◆ Opis zadania: Przedstaw wszystkie wiersze poniższego materiału jako tabelę Markdown z kolumnami „Nr” (numer wiersza) i „Treść” (sam wiersz), bez pustych wierszy.

◆ Materiał do przetworzenia:

########

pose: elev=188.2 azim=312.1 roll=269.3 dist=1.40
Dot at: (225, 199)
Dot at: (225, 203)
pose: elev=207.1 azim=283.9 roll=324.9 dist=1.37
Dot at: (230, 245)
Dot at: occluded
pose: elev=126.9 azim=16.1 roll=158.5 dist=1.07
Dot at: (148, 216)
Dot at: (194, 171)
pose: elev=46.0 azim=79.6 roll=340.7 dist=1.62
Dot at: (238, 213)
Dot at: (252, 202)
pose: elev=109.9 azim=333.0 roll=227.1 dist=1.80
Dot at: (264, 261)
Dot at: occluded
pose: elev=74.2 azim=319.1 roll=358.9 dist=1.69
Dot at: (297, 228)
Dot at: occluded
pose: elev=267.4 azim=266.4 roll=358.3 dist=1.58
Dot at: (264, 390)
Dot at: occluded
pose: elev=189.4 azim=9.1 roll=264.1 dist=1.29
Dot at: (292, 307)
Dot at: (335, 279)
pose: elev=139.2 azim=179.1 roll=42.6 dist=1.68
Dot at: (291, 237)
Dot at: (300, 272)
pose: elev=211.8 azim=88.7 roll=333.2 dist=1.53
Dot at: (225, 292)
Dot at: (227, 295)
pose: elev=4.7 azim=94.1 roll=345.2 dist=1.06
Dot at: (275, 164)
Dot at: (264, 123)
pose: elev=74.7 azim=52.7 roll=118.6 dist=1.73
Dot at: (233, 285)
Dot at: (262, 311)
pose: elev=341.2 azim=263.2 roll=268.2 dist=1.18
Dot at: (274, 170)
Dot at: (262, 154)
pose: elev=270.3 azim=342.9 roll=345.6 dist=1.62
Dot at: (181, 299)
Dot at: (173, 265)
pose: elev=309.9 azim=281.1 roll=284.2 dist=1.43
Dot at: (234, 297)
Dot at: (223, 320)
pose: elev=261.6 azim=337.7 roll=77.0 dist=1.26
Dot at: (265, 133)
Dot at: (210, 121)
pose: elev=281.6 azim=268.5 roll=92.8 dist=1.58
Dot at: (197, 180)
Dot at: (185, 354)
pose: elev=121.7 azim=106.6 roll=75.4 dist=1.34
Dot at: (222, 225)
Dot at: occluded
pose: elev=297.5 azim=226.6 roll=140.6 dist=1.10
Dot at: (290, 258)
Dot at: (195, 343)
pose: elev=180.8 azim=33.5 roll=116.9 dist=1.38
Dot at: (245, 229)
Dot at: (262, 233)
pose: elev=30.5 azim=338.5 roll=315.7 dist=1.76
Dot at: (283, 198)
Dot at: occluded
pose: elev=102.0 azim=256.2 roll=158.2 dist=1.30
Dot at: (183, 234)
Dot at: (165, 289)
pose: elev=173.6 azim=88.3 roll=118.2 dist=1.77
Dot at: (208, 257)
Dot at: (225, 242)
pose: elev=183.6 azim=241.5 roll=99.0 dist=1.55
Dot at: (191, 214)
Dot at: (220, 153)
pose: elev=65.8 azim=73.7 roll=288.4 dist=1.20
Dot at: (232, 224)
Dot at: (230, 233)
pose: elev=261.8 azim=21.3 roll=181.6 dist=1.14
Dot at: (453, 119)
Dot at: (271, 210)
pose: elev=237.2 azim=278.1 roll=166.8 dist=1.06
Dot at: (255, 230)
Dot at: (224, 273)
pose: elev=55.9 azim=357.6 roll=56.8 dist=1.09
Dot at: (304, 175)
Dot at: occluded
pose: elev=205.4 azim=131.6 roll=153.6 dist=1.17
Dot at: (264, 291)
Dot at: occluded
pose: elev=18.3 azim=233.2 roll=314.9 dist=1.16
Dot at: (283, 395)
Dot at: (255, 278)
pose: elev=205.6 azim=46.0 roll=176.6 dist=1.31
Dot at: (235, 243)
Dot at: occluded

########

◆ Wynik zadania:
| Nr | Treść |
|---|---|
| 1 | pose: elev=188.2 azim=312.1 roll=269.3 dist=1.40 |
| 2 | Dot at: (225, 199) |
| 3 | Dot at: (225, 203) |
| 4 | pose: elev=207.1 azim=283.9 roll=324.9 dist=1.37 |
| 5 | Dot at: (230, 245) |
| 6 | Dot at: occluded |
| 7 | pose: elev=126.9 azim=16.1 roll=158.5 dist=1.07 |
| 8 | Dot at: (148, 216) |
| 9 | Dot at: (194, 171) |
| 10 | pose: elev=46.0 azim=79.6 roll=340.7 dist=1.62 |
| 11 | Dot at: (238, 213) |
| 12 | Dot at: (252, 202) |
| 13 | pose: elev=109.9 azim=333.0 roll=227.1 dist=1.80 |
| 14 | Dot at: (264, 261) |
| 15 | Dot at: occluded |
| 16 | pose: elev=74.2 azim=319.1 roll=358.9 dist=1.69 |
| 17 | Dot at: (297, 228) |
| 18 | Dot at: occluded |
| 19 | pose: elev=267.4 azim=266.4 roll=358.3 dist=1.58 |
| 20 | Dot at: (264, 390) |
| 21 | Dot at: occluded |
| 22 | pose: elev=189.4 azim=9.1 roll=264.1 dist=1.29 |
| 23 | Dot at: (292, 307) |
| 24 | Dot at: (335, 279) |
| 25 | pose: elev=139.2 azim=179.1 roll=42.6 dist=1.68 |
| 26 | Dot at: (291, 237) |
| 27 | Dot at: (300, 272) |
| 28 | pose: elev=211.8 azim=88.7 roll=333.2 dist=1.53 |
| 29 | Dot at: (225, 292) |
| 30 | Dot at: (227, 295) |
| 31 | pose: elev=4.7 azim=94.1 roll=345.2 dist=1.06 |
| 32 | Dot at: (275, 164) |
| 33 | Dot at: (264, 123) |
| 34 | pose: elev=74.7 azim=52.7 roll=118.6 dist=1.73 |
| 35 | Dot at: (233, 285) |
| 36 | Dot at: (262, 311) |
| 37 | pose: elev=341.2 azim=263.2 roll=268.2 dist=1.18 |
| 38 | Dot at: (274, 170) |
| 39 | Dot at: (262, 154) |
| 40 | pose: elev=270.3 azim=342.9 roll=345.6 dist=1.62 |
| 41 | Dot at: (181, 299) |
| 42 | Dot at: (173, 265) |
| 43 | pose: elev=309.9 azim=281.1 roll=284.2 dist=1.43 |
| 44 | Dot at: (234, 297) |
| 45 | Dot at: (223, 320) |
| 46 | pose: elev=261.6 azim=337.7 roll=77.0 dist=1.26 |
| 47 | Dot at: (265, 133) |
| 48 | Dot at: (210, 121) |
| 49 | pose: elev=281.6 azim=268.5 roll=92.8 dist=1.58 |
| 50 | Dot at: (197, 180) |
| 51 | Dot at: (185, 354) |
| 52 | pose: elev=121.7 azim=106.6 roll=75.4 dist=1.34 |
| 53 | Dot at: (222, 225) |
| 54 | Dot at: occluded |
| 55 | pose: elev=297.5 azim=226.6 roll=140.6 dist=1.10 |
| 56 | Dot at: (290, 258) |
| 57 | Dot at: (195, 343) |
| 58 | pose: elev=180.8 azim=33.5 roll=116.9 dist=1.38 |
| 59 | Dot at: (245, 229) |
| 60 | Dot at: (262, 233) |
| 61 | pose: elev=30.5 azim=338.5 roll=315.7 dist=1.76 |
| 62 | Dot at: (283, 198) |
| 63 | Dot at: occluded |
| 64 | pose: elev=102.0 azim=256.2 roll=158.2 dist=1.30 |
| 65 | Dot at: (183, 234) |
| 66 | Dot at: (165, 289) |
| 67 | pose: elev=173.6 azim=88.3 roll=118.2 dist=1.77 |
| 68 | Dot at: (208, 257) |
| 69 | Dot at: (225, 242) |
| 70 | pose: elev=183.6 azim=241.5 roll=99.0 dist=1.55 |
| 71 | Dot at: (191, 214) |
| 72 | Dot at: (220, 153) |
| 73 | pose: elev=65.8 azim=73.7 roll=288.4 dist=1.20 |
| 74 | Dot at: (232, 224) |
| 75 | Dot at: (230, 233) |
| 76 | pose: elev=261.8 azim=21.3 roll=181.6 dist=1.14 |
| 77 | Dot at: (453, 119) |
| 78 | Dot at: (271, 210) |
| 79 | pose: elev=237.2 azim=278.1 roll=166.8 dist=1.06 |
| 80 | Dot at: (255, 230) |
| 81 | Dot at: (224, 273) |
| 82 | pose: elev=55.9 azim=357.6 roll=56.8 dist=1.09 |
| 83 | Dot at: (304, 175) |
| 84 | Dot at: occluded |
| 85 | pose: elev=205.4 azim=131.6 roll=153.6 dist=1.17 |
| 86 | Dot at: (264, 291) |
| 87 | Dot at: occluded |
| 88 | pose: elev=18.3 azim=233.2 roll=314.9 dist=1.16 |
| 89 | Dot at: (283, 395) |
| 90 | Dot at: (255, 278) |
| 91 | pose: elev=205.6 azim=46.0 roll=176.6 dist=1.31 |
| 92 | Dot at: (235, 243) |
| 93 | Dot at: occluded |